The enzyme α-1,6-mannosyltransferase (OCH-1) is required for the synthesis of galactomannans attached to the N-linked oligosaccharides of Neurospora crassa cell wall proteins. The Neurospora crassa och-1 mutant has a tight colonial phenotype and a defective cell wall. A carbohydrate analysis of the och-1 mutant cell wall revealed a 10-fold reduction in the levels of mannose and galactose and a total lack of 1,6-linked mannose residues. Analysis of the integral cell wall protein from wild-type and och-1 mutant cells showed that the mutant cell wall had reduced protein content. The och-1 mutant was found to secrete 18-fold more protein than wild-type cells. Proteomic analysis of the proteins released by the mutant into the growth medium identified seven of the major cell wall proteins. Western blot analysis of ACW-1 and GEL-1 (two glycosylphosphatidylinositol [GPI]-anchored proteins that are covalently integrated into the wild-type cell wall) showed that high levels of these proteins were being released into the medium by the och-1 mutant. High levels of ACW-1 and GEL-1 were also released from the och-1 mutant cell wall by subjecting the wall to boiling in a 1% SDS solution, indicating that these proteins are not being covalently integrated into the mutant cell wall. From these results, we conclude that N-linked mannosylation of cell wall proteins by OCH-1 is required for their efficient covalent incorporation into the cell wall.

摘要

α-1,6-甘露糖基转移酶(OCH-1)是合成附着于粗糙脉孢菌细胞壁蛋白N-连接寡糖上的半乳甘露聚糖所必需的。粗糙脉孢菌och-1突变体具有紧密的菌落表型和有缺陷的细胞壁。
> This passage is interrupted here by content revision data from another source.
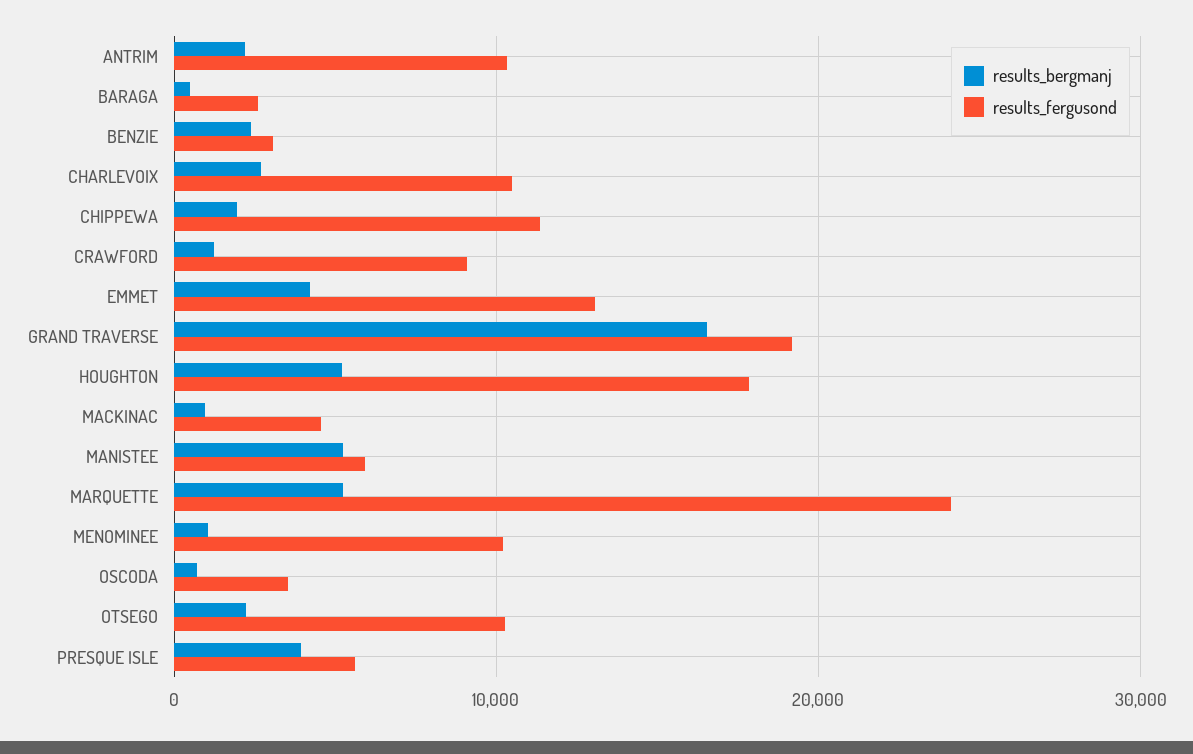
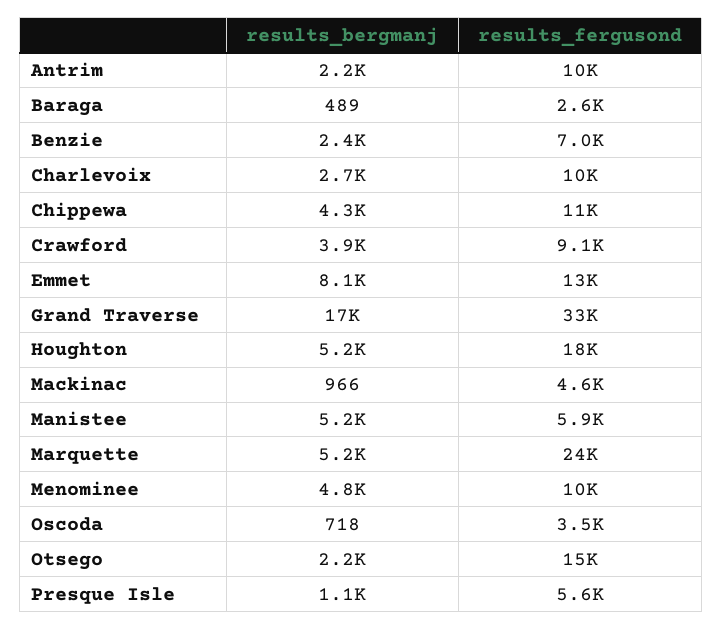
  {
    "results_bergmanj": {
      "ANTRIM": 2200,
      "BARAGA": 489,
      "BENZIE": 2400,
      "CHARLEVOIX": 2700,
-     "CHIPPEWA": 2000,
+     "CHIPPEWA": 4300,
-     "CRAWFORD": 1000,
+     "CRAWFORD": 3900,
-     "EMMET": 4000,
+     "EMMET": 8100,
      "GRAND TRAVERSE": 17000,
      "HOUGHTON": 5200,
      "MACKINAC": 966,
      "MANISTEE": 5200,
      "MARQUETTE": 5200,
-     "MENOMINEE": 1000,
+     "MENOMINEE": 4800,
      "OSCODA": 718,
      "OTSEGO": 2200,
-     "PRESQUE ISLE": 4000
+     "PRESQUE ISLE": 1100
    },
    "results_fergusond": {
      "ANTRIM": 10000,
      "BARAGA": 2600,
-     "BENZIE": 3000,
+     "BENZIE": 7000,
      "CHARLEVOIX": 10000,
      "CHIPPEWA": 11000,
      "CRAWFORD": 9100,
      "EMMET": 13000,
-     "GRAND TRAVERSE": 19000,
+     "GRAND TRAVERSE": 33000,
      "HOUGHTON": 18000,
      "MACKINAC": 4600,
      "MANISTEE": 5900,
      "MARQUETTE": 24000,
      "MENOMINEE": 10000,
      "OSCODA": 3500,
-     "OTSEGO": 10000,
+     "OTSEGO": 15000,
      "PRESQUE ISLE": 5600
    }
  }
对och-1突变体细胞壁进行的碳水化合物分析显示,甘露糖和半乳糖水平降低了10倍,且完全缺乏1,6-连接的甘露糖残基。对野生型和och-1突变体细胞的完整细胞壁蛋白进行分析表明,突变体细胞壁的蛋白质含量降低。研究发现,och-1突变体分泌的蛋白质比野生型细胞多18倍。对突变体释放到生长培养基中的蛋白质进行蛋白质组学分析,鉴定出了七种主要的细胞壁蛋白。对ACW-1和GEL-1(两种共价整合到野生型细胞壁中的糖基磷脂酰肌醇[GPI]锚定蛋白)进行的蛋白质印迹分析表明,och-1突变体将这些蛋白质大量释放到培养基中。通过将och-1突变体细胞壁在1% SDS溶液中煮沸,也从其细胞壁中释放出了大量的ACW-1和GEL-1,这表明这些蛋白质没有共价整合到突变体细胞壁中。根据这些结果,我们得出结论,OCH-1对细胞壁蛋白进行N-连接甘露糖基化是其有效共价整合到细胞壁中所必需的。